The New York Giants are a long way from being considered playoff contenders in the upcoming NFL season. They’re suffering the consequences of too many poor personnel decisions in a short span. However, plucking Saquon Barkley and Daniel Jones from the first rounds of consecutive NFL drafts was a good start in rebuilding.
The Giants stumbled to 5-11 and 4-12 records in two seasons under Pat Shurmur, but the good news for new head coach Joe Judge is that the team still plays in the worst division in the NFL.
There’s plenty for the New York Giants to fix
The New York Giants used seven of their 10 draft picks in April on defensive players. Coupled with a class of free-agent signings short on household names but nevertheless experienced, it gives Joe Judge a reason to be optimistic that the league’s third-worst scoring defense in 2019 can make a significantly better showing this time around.
Of course, one obvious way to help the defense is to limit the amount of time it spends on the field. Forcing more three-and-outs would be good, but getting more sustained drives out of second-year quarterback Daniel Jones and the rest of a middle-of-the-pack offense would also help.
To that end, controlling the clock by means of running the ball would be helpful. Fortunately for the Giants, they have just the man to do that. Running back Saquon Barkley was the best rookie in the league in 2018 and eked out 1,003 yards on the ground last season despite an early-season ankle injury that caused him to miss three games.
Barkley was a force for Penn State and made an impressive transition as an NFL rookie by rushing for 1,307 yards and also catching 91 passes. He’s a hard-nosed runner between the tackles with shifty moves to get outside. Seeing all 230 pounds of him come around the edge with the ball has to rate as close to a cornerback’s worst nightmare.
One analyst says Saquon Barkley is future MVP material
Getting to .500 this season would be a nice sign of progress for the New York Giants, who haven’t won a division title since 2011. It’s not entirely out of the question either since they get two shots apiece at the Washington Redskins, Dallas Cowboys, and Philadelphia Eagles. They would be playing with house money if they managed to sweep the Redskins and split with their other two NFC East rivals.

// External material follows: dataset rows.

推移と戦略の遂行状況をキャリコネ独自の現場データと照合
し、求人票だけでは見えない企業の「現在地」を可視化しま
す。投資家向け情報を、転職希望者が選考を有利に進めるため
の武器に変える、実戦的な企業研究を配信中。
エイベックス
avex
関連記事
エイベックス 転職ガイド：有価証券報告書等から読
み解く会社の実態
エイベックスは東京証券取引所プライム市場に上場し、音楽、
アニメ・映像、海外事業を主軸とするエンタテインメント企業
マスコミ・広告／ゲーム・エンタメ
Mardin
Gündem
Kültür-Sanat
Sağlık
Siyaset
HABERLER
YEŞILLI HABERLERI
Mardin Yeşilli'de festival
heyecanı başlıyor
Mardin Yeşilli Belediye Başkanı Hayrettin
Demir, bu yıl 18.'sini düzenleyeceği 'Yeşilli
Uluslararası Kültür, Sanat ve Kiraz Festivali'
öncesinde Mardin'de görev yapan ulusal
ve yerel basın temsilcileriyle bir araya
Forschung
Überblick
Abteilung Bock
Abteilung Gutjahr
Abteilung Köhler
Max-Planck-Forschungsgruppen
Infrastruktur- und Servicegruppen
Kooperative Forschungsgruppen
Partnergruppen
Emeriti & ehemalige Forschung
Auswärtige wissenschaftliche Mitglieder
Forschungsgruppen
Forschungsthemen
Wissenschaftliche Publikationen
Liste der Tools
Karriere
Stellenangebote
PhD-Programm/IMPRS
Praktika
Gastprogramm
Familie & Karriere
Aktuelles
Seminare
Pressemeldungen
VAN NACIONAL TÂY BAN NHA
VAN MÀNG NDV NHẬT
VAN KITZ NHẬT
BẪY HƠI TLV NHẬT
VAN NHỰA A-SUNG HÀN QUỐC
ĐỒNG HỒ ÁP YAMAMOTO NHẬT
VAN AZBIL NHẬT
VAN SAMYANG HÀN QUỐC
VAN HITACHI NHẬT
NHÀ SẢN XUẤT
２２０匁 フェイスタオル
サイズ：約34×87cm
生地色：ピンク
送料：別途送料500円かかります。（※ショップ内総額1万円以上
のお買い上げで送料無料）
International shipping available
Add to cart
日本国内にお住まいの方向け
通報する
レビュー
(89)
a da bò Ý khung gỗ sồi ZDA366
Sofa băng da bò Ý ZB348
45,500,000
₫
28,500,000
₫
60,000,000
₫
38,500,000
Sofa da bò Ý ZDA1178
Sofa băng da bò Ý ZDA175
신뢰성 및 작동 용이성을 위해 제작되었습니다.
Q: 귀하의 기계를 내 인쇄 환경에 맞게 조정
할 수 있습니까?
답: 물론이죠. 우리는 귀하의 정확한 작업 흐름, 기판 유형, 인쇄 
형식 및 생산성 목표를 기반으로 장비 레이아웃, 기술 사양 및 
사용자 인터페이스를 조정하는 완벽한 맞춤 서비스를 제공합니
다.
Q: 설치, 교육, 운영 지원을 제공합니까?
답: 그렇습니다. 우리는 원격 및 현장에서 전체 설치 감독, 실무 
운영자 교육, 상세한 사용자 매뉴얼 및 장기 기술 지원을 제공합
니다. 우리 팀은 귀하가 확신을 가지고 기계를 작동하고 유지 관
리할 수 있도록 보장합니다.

Given the improvements the Giants think they’ve made on defense, it wouldn’t take a Herculean effort by running back Saquon Barkley for New York to make a run at an 8-8 mark.
And though he wasn’t speaking specifically about this season, one NFL analyst says Barkley is the sort of player who would get real MVP consideration just for getting the team above .500. After all, he’s already had a season in which he eclipsed 2,000 yards of total offense, so doing that for a team that goes 9-7 instead of 5-11 would be an attention-getter.
“He had 91 receptions and a bunch of yards rushing as a rookie,” said Steve Mariucci of the NFL Network. “He’s going to go over 2,000 yards again. He’s got a chance. If that team can get better and have a winning season, Saquon Barkley.”
Running backs are rarely MVPs anymore, but …
Shawn Alexander of the Seattle Seahawks and LaDainian Tomlinson of the San Diego Chargers were MVPs back-to-back beginning in 2005. Since then, the Minnesota Vikings’ Adrian Peterson in 2012 has been the only running back to earn the award.
Steve Mariucci’s premise regarding Saquon Barkley’s feasibility as an MVP candidate is that most of the recent running backs to have the award have put up a single outlandish number/ or instance, Barry Sanders ran for 2,053 yards in 1997 but scored just eight touchdowns overall.
Marshall Faulk of the 2000 Los Angeles Rams and Peterson in 2012 played on 10-6 teams. Sanders’ Detroit Lions were only 9-7 in his big season.
If Barkley gets the Giants above .500 with 1,500 rushing yards and a bunch of receptions – hardly a reach for him — he’d certainly have to be in the MVP conversation.